PROBLEM DESCRIPTION:
Without dropping or altering a single word, give the listing again.

DATA SEGMENT:
────────────────────
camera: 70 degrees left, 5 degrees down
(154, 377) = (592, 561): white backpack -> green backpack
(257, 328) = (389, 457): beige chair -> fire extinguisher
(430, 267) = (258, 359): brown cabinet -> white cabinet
────────────────────
RESULT FOR THIS EXERCISE:
camera: 70 degrees left, 5 degrees down
(154, 377) = (592, 561): white backpack -> green backpack
(257, 328) = (389, 457): beige chair -> fire extinguisher
(430, 267) = (258, 359): brown cabinet -> white cabinet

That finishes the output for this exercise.